El texto se abre con una hilera de preguntas sobre la inutilidad de la práctica del Dharma, pues todos los seres “ya están innatamente iluminados”. Aquí Dôgen hace una crítica irónica a un postulado muy popular de su época, la “iluminación original” (hongaku) emanada de círculos Tendai. El resto del Fukan za zen gi es la contundente respuesta a dicha perversión doctrinal: sin la práctica correcta junto a la guía correcta, es imposible manifestar iluminación alguna, ni “innata” ni “adquirida”.

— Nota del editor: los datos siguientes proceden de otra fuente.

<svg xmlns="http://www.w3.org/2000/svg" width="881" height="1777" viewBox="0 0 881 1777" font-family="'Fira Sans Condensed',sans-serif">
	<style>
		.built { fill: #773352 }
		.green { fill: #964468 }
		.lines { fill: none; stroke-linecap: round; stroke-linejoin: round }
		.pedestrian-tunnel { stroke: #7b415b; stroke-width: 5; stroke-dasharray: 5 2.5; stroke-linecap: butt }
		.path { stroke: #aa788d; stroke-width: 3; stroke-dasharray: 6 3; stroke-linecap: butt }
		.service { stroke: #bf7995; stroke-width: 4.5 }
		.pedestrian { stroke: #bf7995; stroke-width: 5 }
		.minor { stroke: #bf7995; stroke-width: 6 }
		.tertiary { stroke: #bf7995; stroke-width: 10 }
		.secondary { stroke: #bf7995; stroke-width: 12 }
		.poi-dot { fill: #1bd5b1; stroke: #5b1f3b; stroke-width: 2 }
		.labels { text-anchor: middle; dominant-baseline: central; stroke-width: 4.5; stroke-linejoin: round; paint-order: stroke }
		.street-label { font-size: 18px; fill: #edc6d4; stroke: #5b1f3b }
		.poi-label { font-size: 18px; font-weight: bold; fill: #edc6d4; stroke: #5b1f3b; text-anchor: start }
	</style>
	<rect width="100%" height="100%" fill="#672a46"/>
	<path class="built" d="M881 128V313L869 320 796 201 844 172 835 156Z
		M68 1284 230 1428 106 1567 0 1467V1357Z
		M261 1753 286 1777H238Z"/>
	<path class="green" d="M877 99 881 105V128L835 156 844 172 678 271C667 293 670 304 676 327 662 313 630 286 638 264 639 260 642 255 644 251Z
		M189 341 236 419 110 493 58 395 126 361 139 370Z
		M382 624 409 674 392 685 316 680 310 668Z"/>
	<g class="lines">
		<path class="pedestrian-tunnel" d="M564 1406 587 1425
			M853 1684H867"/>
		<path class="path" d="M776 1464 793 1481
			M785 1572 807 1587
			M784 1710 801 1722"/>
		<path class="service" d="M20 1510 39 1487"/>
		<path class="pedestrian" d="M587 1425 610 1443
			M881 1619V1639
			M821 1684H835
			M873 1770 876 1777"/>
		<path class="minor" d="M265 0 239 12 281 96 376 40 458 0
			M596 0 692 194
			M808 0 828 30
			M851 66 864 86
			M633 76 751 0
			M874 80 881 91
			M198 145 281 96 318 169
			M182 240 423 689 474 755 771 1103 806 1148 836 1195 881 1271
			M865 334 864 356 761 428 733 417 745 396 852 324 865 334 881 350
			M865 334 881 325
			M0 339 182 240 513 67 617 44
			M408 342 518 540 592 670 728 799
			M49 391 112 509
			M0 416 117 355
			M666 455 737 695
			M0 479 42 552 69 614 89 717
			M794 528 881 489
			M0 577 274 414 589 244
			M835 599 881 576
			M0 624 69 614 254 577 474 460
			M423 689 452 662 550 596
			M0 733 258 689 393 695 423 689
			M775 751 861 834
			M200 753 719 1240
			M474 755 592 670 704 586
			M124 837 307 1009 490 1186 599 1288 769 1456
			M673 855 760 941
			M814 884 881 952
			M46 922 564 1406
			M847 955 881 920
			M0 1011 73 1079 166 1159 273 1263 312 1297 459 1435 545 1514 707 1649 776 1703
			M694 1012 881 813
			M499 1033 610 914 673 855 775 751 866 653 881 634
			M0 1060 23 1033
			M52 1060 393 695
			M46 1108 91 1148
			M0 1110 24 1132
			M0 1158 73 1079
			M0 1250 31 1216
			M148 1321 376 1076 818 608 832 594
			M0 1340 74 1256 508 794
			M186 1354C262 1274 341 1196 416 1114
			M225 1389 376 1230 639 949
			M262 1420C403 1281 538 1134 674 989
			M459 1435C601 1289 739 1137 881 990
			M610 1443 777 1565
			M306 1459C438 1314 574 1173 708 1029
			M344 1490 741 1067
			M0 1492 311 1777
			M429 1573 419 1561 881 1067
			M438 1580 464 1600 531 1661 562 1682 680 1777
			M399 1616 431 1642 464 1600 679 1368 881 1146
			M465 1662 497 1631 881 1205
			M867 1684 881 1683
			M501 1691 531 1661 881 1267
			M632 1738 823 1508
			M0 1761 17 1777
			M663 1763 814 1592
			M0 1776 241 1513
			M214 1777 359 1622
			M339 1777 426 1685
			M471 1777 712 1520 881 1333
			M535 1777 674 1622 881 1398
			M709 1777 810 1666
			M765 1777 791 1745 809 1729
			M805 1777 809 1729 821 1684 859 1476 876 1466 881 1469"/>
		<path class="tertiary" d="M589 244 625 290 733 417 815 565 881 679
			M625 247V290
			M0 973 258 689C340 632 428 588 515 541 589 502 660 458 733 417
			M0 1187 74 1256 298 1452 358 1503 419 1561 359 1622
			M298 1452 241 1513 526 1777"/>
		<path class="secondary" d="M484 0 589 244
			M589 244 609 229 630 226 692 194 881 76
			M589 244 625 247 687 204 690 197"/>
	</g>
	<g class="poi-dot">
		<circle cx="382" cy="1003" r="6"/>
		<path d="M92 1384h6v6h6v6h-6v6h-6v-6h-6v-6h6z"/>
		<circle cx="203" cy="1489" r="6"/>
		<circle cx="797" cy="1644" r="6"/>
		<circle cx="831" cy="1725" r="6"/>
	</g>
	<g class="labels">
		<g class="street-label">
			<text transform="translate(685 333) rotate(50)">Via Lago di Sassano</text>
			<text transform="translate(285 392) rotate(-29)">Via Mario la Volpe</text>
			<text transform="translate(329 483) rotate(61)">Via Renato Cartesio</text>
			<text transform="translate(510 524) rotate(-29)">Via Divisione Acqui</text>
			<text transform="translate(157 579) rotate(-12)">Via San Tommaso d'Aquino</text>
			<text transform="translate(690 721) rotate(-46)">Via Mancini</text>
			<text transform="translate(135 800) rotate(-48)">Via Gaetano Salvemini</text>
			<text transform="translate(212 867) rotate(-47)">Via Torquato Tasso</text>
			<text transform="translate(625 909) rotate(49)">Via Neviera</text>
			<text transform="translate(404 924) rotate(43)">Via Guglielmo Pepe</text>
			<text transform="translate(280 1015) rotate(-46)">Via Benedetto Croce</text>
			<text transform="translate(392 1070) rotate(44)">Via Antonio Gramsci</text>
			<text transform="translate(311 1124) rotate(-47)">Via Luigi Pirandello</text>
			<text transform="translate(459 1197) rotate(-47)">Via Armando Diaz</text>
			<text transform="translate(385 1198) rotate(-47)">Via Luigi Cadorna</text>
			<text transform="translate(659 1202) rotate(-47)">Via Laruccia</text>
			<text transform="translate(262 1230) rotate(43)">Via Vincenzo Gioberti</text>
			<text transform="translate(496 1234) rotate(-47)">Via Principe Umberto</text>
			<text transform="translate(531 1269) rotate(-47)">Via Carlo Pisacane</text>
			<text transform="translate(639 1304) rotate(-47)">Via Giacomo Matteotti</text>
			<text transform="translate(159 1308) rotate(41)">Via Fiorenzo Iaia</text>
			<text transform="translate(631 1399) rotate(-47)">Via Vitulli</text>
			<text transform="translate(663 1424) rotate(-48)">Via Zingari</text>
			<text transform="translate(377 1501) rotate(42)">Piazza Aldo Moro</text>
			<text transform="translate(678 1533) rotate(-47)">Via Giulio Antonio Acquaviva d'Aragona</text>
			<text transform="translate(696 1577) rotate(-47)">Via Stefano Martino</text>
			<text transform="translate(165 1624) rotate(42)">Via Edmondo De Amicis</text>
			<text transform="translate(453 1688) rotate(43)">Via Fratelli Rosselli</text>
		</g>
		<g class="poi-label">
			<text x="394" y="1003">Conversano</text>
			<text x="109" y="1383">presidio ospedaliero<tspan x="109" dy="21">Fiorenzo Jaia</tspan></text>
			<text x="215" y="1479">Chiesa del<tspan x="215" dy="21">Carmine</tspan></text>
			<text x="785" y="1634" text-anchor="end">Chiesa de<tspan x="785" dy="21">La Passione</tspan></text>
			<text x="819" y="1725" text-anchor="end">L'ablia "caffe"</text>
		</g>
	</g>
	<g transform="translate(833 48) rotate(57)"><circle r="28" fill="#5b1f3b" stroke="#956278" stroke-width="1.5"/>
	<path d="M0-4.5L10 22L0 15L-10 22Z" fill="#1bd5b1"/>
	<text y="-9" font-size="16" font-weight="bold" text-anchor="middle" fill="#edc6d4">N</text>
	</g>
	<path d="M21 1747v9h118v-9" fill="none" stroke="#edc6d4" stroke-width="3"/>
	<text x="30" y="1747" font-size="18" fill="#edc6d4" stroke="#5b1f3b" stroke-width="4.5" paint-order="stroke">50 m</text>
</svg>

Otro punto clave a tener en consideración es que Dôgen no desecha la actividad mental per se. Sólo desea que el meditador vaya más allá, se sitúe en un ámbito que rebasa el dominio de la mente discursiva, para después, retornar al “pensamiento recto”, pero esta vez liberado de la ilusión y cargado del “poder del samâdhi”, y con él, interactuar con los seres y el mundo de manera fructífera y transformadora. En este sentido, convendrá señalar que el Zen enseñado por Dôgen contiene “un gran gozo y una gran paz”, en el fluye la calma, la pureza y la alegría; por tanto, es completamente ajeno a ese Zen distorsionado, “adusto” “duro” y “sufriente”, preconizado en ciertos ámbitos alejados de su sentido primigenio.

La presente traducción se basa en el texto original en caracteres chinos (kanji) reproducido en el canon Taishô (T.), y la versión japonesa homónima tal como se recita, estudia y practica diariamente en el monasterio Zuiô-ji (Japón).